Zwanzig Jahre später erschien ein selbstständiges größeres Gedicht, das den Namen unseres Sagenhelden Lohengrin an der Spitze trägt. Der Anordnung des Gedichtes nach trägt Wolfram von Eschenbach auf den Wunsch des Landgrafen Hermann von Thüringen vor versammeltem Hofe die Märe vor, wie Lohengrin vom König Artus gesandt war gen Brabant. Gleichwohl ist Wolfram von Eschenbach nicht der Verfasser des Gedichts, vielmehr ist derselbe bis zum heutigen Tage unbekannt geblieben. Die Sage ist hier, soweit sie sich nicht im Wundergebiet des Grals bewegt, auch mehr auf den Boden des Geschichtlichen fixirt und rein menschlicher Empfindung nahe gerückt.

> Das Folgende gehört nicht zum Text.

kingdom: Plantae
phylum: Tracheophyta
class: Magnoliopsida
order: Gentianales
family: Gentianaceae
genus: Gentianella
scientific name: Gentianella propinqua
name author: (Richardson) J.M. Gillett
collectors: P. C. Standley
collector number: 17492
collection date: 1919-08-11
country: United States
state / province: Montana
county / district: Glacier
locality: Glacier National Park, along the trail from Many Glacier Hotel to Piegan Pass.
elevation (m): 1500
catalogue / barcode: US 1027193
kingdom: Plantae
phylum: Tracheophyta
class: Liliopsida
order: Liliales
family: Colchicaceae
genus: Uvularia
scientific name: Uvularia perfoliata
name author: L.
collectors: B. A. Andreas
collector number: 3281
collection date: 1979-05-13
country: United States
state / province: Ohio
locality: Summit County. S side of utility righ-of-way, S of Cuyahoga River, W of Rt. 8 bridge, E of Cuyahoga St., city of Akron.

Der Inhalt ist im Wesentlichen derselbe wie der des allbekannten Libretto’s von Richard Wagner’s Oper „Lohengrin“, und darf daher ein näheres Eingehen auf denselben dem Leser hier wohl erspart bleiben. Nur einer Personen-Veränderung müssen wir besonders gedenken. Nach der Sage ladet das Brautpaar Lohengrin und Elsa den Kaiser, die Kaiserin und alle Fürsten zur Hochzeit nach Brabant. Unter letzteren befindet sich ein Graf von Cleve, den beim Turnier Lohengrin in den Sand streckt, wobei dem Besiegten der Arm zerschmettert wird. Da ersteht in der Gattin des Grafen von Cleve die Rächerin an Lohengrin, indem sie Elsa aufreizt, nach ihres Gemahls geheimnißvoller Abkunft zu fragen. Diese in der Sage episodische Figur der Frau von Cleve wächst in der Oper „Lohengrin“ zu der dämonischen Ortrud empor, welche das dramatische Gegenspiel wider Lohengrin und Elsa mit wahrhaft furchtbarer Energie vollzieht. Sie hat den Bruder Elsa’s in einen Schwan verzaubert und dadurch den Verdacht erregt, daß Elsa ihn gemordet habe. Telramund, ihr Gatte, zeiht diese vor dem Kaiser ausdrücklich des Mordes, er wird von Lohengrin im Kampfe besiegt, aber begnadigt. (In der Sage läßt der Kaiser dem Besiegten den Kopf abschlagen.) Dafür klagt er ihn offen der Zauberei an, an die er selbst auch glaubt. Die zauberkundige Ortrud weiß, daß, wenn ihm ein Stück seines Leibes, auch nur das kleinste Glied, entrissen wird (Motiv aus dem jüngeren Titurel), sein Zauber gebrochen ist. Telramund beschließt, ihm ein solches Stück gewaltsam zu entreißen, und kommt dabei um. Der Rangstreit zwischen Elsa und Ortrud beim Kirchgange weist zurück auf die gleiche Scene zwischen Brunhild und Chrimhild in den Nibelungen. Lohengrin darf seinen Namen nicht nennen, weil seine heilige Kraft als Gralritter nur so lange wirkt, wie er unerkannt bleibt, doch bringt ein brünstiges Gebet ihm seine Kraft noch so weit wieder, daß er vor seiner Heimkehr Elsa’s Bruder entzaubert.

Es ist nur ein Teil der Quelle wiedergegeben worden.